* **AVAILABLE DATA**
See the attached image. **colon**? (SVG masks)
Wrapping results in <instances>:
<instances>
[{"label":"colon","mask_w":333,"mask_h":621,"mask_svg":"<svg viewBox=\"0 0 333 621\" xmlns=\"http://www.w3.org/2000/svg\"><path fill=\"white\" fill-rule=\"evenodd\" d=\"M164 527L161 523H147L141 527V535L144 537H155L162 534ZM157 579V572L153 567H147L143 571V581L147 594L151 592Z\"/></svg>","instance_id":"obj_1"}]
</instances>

* **WORK TO DO**
Pull out each line of the listing that contains the string "instances", copying every such line in full.

* **RESPONSE TO THIS EXERCISE**
Wrapping results in <instances>:
<instances>
</instances>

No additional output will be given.